Plan decomposition and merge: A correspondence between team actions and goals and individual actions and goals must be set. The team plan decomposition may create individual goals that are not necessarily known to all the team players. Furthermore, within the contingency team plan, it is expected that there may be a variety of adversary-independent and adversary-dependent goals. The decomposition, coordination, and appropriate merge of individual plans to the service of the main team plan remain open challenging research tasks. RoboCup provides an excellent framework to study these issues

Executing Team Plans: Team plan execution during the game is the determining factor in the performance of the team. It addresses the coordination contigencies that arise during the execution, without the need for detailed, domain-specific coordination plans. Execution also monitors the contingency conditions that are part of the global contingency team plan. Selection of the appropriate course of action is driven by the state information gathered by execution.

### Evaluations

The Teamwork Challenge scenario described above has been idealized by several AI researchers, at least in the planning and multiagent communities. RoboCup, both in its simulated and real leagues, provides a synergistic framework to develop and/or test dynamic planning multiagent algorithms. Specifically, we are planning to evaluate the architecture and teams in the following evaluation scheme:
• Basic Performance:
The team must be able to play reasonably well against both the best hand-coded teams, which has no planning, and against other planning-based systems. Relative performance of the team can be measured by actually playing a series of games against other unknown teams. Thus, basic performance will be measured by:
1. Performance against hand-coded teams.
2. Performance against other teams.
• Robustness: The robustness in teamwork means that the team, as a whole, can continue to carry out the mission even if unexpected changes, such as accidental removal of the players in the team, sudden change of team conposition, or changes in operation environment. For example, if one of players in the team was disabled, the team should be able to cope with such accidents, by taking over the role of disabled players, or reformulating their team strategy. Thus, this evalution represents a set of unexpected incidents during the game, such as:
1. Some players will be disabled, or their capability will be significantly undermined by these accidents. Also, some disabled players may be enabled later in the game.
2. Opponent switch their strategy, and the team must cope with their new strategy in real time.
3. Some of opponent's players will be disabled, or their performance will be significantly undermined. These disabled players may come back to the game later.
4. Teammate changes during the game.
5. Weather factor changes.
The RoboCup Teamwork Challenge therefore is to define a general set of teamwork capabilities to be integrated with agent architectures to facilitate flexible, reusable teamwork. The following then establish the general evaluation criteria:
• General Performace:
General performance of the team, thus the underlying algorithms, can be measured by a series of games against various teams. This can be divided into two classes (1) normal compeitions where no accidental factors involved, and (2) contigency evaluaiton where accidental factors are introduced.
• Real-Time Operations:
The real-time execution, monotoring, and replanning of the contingency plan is an important factor of the evaluaiton. For any team to be successful in the RoboCup server, it must be able to react in real time: sensory information arrives between 2 and 8 times a second and agents can act up to 10 times a second.
• Generality:
Reuse of architecture in other applications: Illustrate the reuse of teamwork capabilities in other applications, including applications for information integration on the internet, entertainment, training, etc.?
• Conformity with Learning:
Finally, given the premises above and the complexity of the issues, we argue and challenge that a real-time multiagent planning system needs to have the ability to be well integrated with a learning approach, i.e., it needs to refine and dynamically adapt and refine its complete behavior (individual and team) based on its past experience.
Other issues such as reuse of teamwork architecture within the RoboCup community, and planning for team players that are not yet active in order to increase their probability of being useful in future moves, such as role playing and positioning of the team players that {\it do not} have the ball, will be considered, too.

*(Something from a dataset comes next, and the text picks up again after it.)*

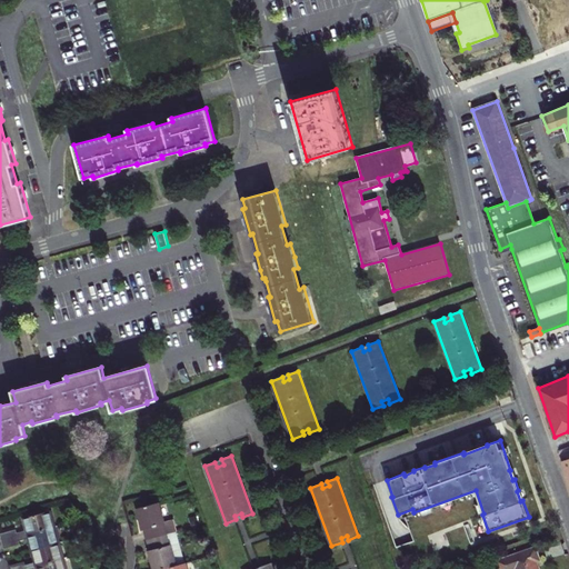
[(166,523),(159,501),(138,508),(141,518),(143,529),(146,528),(149,539),(167,533),(165,523),(166,523)]
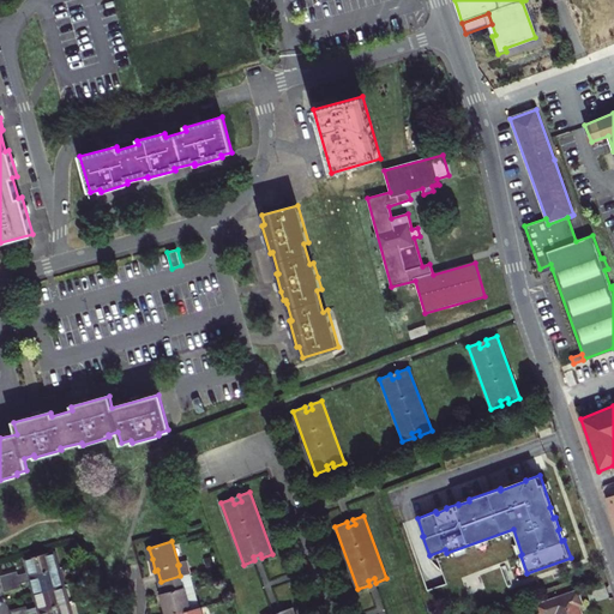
[(0,577),(2,583),(58,569),(53,551),(26,558),(30,572),(18,576),(17,571),(8,573),(0,577)]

## RoboCup Opponent Modeling Challenge

Agent modeling -- modeling and reasoning about other agent's goals, plans, knowledge, capabilities, or emotions --- is a key issue in multi-agent interaction. The RoboCup opponent modeling challenge calls for research on modeling a team of opponents in a dynamic, multi-agent domain. The modeling issues in RoboCup can be broken down into three parts:
• On-line tracking:
Involves individual players' real-time, dynamic tracking of opponents' goals and intentions based on observations of actions. A player may use such tracking to predict the opponents' play and react appropriately. Thus if a player predicts that player-5 is going to pass a ball to player-4, then it may try to cover player-4. Such on-line tracking may also be used in service of deception. The challenges here are (i) real-time tracking despite the presence of ambiguity; (ii) addressing the dynamism in the world; (iii) tracking teams rather than only individuals -- this requires an understanding of concepts involved in teamwork. On-line tracking may feed input to the on-line planner or the on-line learning alogrithm.
• On-line strategy recognition:
"Coach" agents for teams may observe a game from the sidelines, and understand the high-level strategies employed by the opposing team. This contrasts with on-line tracking because the coach can perform a much higher-level, abstract analysis, and in the absence of real-time pressures, its analysis can be more detailed. The coach agents may then provide input to its players to change the team formations, or play strategy.
• Off-line review:
"Expert" agents may observe the teams playing in an after-action review, to recognize the strenghts and weaknesses of the teams, and provide an expert commentary. These experts may be trained on databases of human soccer play.
These issues pose some fundamental challenges that will significantly advance the state of the art in agent modeling. In particular, previous work has mostly focused on plan recognition in static, single-agent domains, without real-time constraints. Only recently has attention shifted to dynamic, real-time environments, and modeling of multi-agent teamwork. A realistic challenge for IJCAI-99 will be to aim for on-line tracking. Optimistically, we expect some progress towards on-line strategy recognition; off-line review will likely require further research beyond IJCAI-99. For evaluation, we propose, at least, following evaluation to be carried out to measure the progress:
• Game Playing:
A team of agents plays against two types of teams:
1. One or two unseen RoboCup team from IJCAI-97, shielded from public view.
2. The same unseen RoboCup teams from IJCAI-97 as above, but modified with some new behaviors. These teams will now deliberately try out new adventurous strategies, or new defensive strategies.
• Disabled Tracking:
Tracking functionality of the agents will be turned off, and compared with normal performance.
• Deceptive Sequences:
Fake teams will be created which generates deceptive moves. The challenger's agent must be able to recognize the opponent's deceptive moves to beat this team.
For each type of team, we will study the performance of the agent-modelers. Of particular interest is variations seen in agent-modelers behaviors given the modification in the opponents' behaviors. For each type of team, we will also study the advise offered by the coach agent, and the reviews offered by the expert agents, and the changes in them given the changes in the opponents' behaviors.